We’ve been hiring someone to mow our yard for years – even WAY before we owned a lawnmower dealership. Why don’t we mow our own yard now? Well, I don’t really know… Anyway, that’s neither here nor there.
As for the bikini top. Ugh. I had a tank top over it but I took it off for some reason. I’ve NEVER been in my front yard in a bikini top because, well, just because. It’s TMI, trust me. Anyway, I took it off and I was pulling weeds right up against the house, thinking no one would see me. I was squatted down with my back to the road. No biggie. Then a truck pulls in the driveway. Crap. I figured (hoped) they were just turning around, and I also thought I’d draw more attention to myself if I stood up to go in the house, so I just stayed put. Willard walked over and started talking to the driver. In a minute or so, I hear Willard say, “Hey, Amy, come here!” Double crap. I stood up and pulled on my tank top, and noticed then that it was ripped and small and covered not much more than the bikini top. As I got closer to the truck, I noticed the passenger wearing a little white hat… omg. The Mennonites were in my driveway and I had on a BIKINI!?!? In case you don’t know, this is how Mennonite women dress….
Can it get any worse? Oh yes, it can. Willard introduces me to the driver, who just happens to be the Mennonite PREACHER. I’m fairly sure my name was at the top of the prayer list the next day…Please pray for Willard’s heathen wife who runs around the yard half naked…
Here's a picture of me in my bikini.
So, fast forward to present day. There’s this Mennonite lady who thinks Willard is so nice.
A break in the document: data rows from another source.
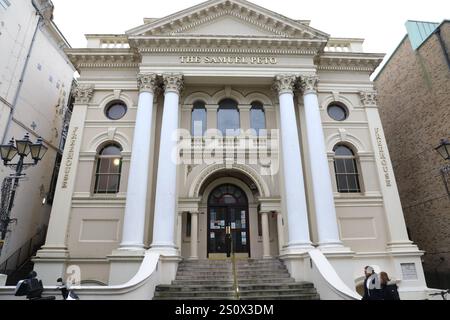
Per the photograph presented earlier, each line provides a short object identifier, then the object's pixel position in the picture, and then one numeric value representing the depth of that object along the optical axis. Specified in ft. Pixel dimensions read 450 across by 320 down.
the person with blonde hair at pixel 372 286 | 22.98
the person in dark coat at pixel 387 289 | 22.58
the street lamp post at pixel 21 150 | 28.43
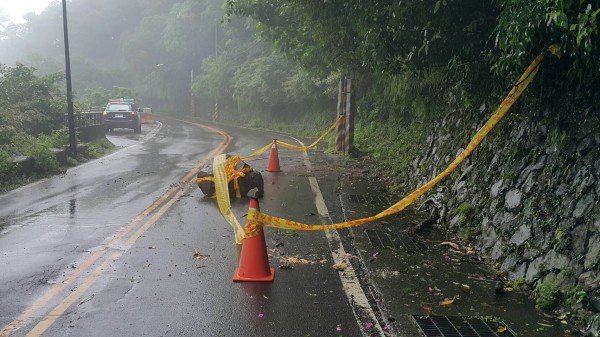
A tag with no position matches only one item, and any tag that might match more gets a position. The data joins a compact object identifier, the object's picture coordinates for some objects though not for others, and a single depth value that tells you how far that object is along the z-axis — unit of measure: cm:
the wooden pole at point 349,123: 1808
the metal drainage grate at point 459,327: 453
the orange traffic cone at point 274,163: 1465
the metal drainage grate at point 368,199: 1026
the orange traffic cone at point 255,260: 579
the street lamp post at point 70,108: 1681
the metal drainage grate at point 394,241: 711
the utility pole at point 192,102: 6131
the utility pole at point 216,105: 5543
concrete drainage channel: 470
She knocked on my door today and handed me a homemade gigantic cinnamon roll that was STILL WARM. All because my husband is so nice. Say what? It probably would have been appropriate for me to make sure she had the right house, but you think I’m turning down a homemade cinnamon roll? You got that right!
So, on day 20, I am thankful for the Mennonite folks who brighten my life with their cute kids and their baked goods.